2/ Penser inter-opérabilité

  1. Définir et imposer des standards dans tous les cahiers des charges des éditeurs ou opérateurs afin de faciliter le transfert et l’utilisation de données et permettant ainsi de mettre en place les conditions d’une véritable inter-opérabilité
  2. Développer des API favorisant la multiplication des échanges de données, les «  dialogues » entre applications et solutions logicielles, l’open data, ce qui contribuera à animer la dynamique de l’éco système numérique et favoriser l’émergence de nouveaux services comme l’essor de jeunes pousses.
  3. Privilégier les solutions Open Source et les logiciels libres

Développer des API favorisant la multiplication des échanges de données, l’es dialogues entre applications et solutions logicielles, l’open data et alimenter dynamique de l’éco système numérique et favoriser l’émergence de nouveaux services et l’essor de jeunes pousses.

3/ Penser usages

  1. Proposer des alternatives , respectueuses des données personnelles et des règles relatives à la souveraineté numérique, aux applications utilisés durant le confinement : visioconférences, messagerie collaboratives … Encore faut il, que les nouvelles solutions soient adaptées aux usages, c’est un beau challenge qualitatif à mener.
  2. Ne pas se limiter aux seuls outils. Intégrer une nouvelle application dans un process multi dimensionnel , nécessite de prendre en compte : accompagnement humain, usages, postures …,
  3. Ne pas sous estimer la difficulté de développer des « solutions lourdes » (usines à gaz) qui nécessitent un déploiement « industriel » souvent complexe, chronophage et couteux en ressources logistiques ou humaines.
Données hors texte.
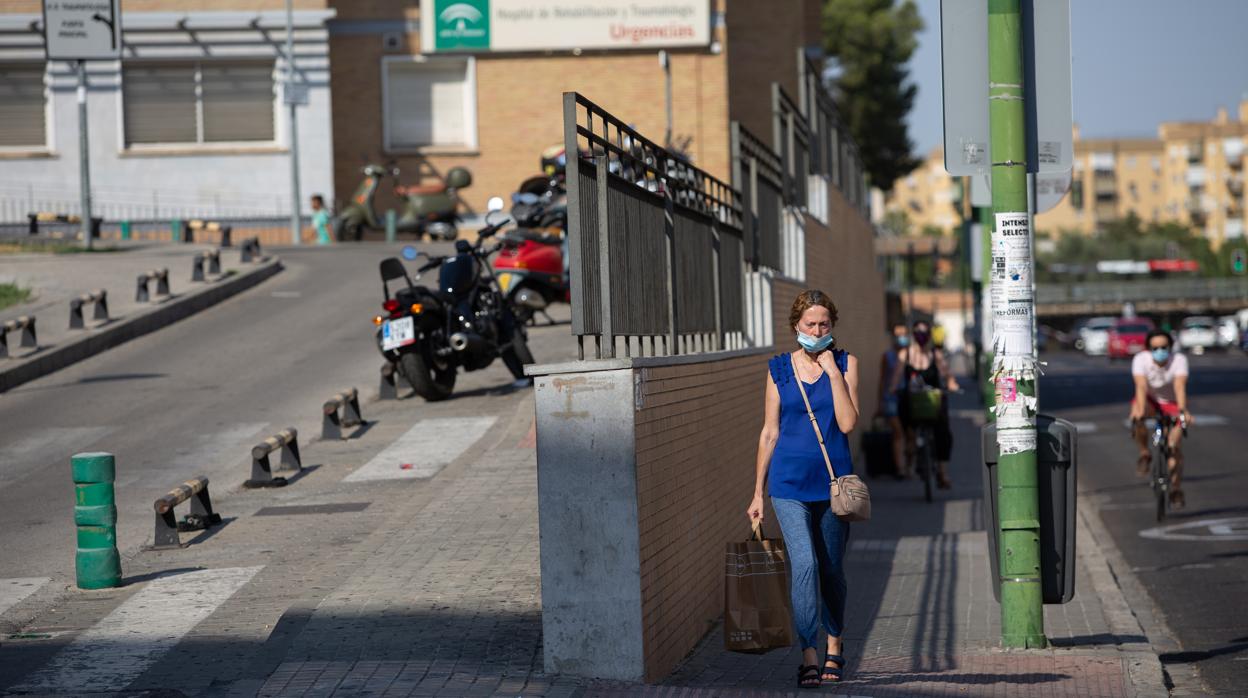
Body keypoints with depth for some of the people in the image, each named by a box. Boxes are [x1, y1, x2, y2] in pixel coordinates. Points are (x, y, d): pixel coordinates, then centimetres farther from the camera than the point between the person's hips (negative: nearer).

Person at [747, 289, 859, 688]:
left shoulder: (845, 364, 2)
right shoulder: (779, 369, 5)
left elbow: (848, 424, -10)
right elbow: (770, 432, 8)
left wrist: (833, 372, -13)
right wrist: (758, 493, 9)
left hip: (833, 480, 0)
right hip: (789, 482, 0)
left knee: (831, 569, 10)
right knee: (804, 565, -15)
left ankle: (834, 649, 29)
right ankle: (809, 656, -15)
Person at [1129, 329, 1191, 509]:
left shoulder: (1179, 359, -25)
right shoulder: (1140, 359, -24)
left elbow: (1180, 386, -38)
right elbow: (1141, 386, -36)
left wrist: (1183, 411, -54)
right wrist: (1140, 411, -52)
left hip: (1171, 402, 0)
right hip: (1150, 399, 0)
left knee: (1175, 447, -12)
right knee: (1136, 416, -36)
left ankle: (1176, 490, 5)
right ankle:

Si la scalabilité est une phase déterminante, elle est plus que délicate et nécessite bien des ressources
  4. Assurer dans les collectivités et services de l’état la formation de référents aux usages numériques permettant de faciliter le déploiement et la mise en œuvre de futurs projets de services dans leur globalité et leur complexité, tant faire simple est souvent difficile.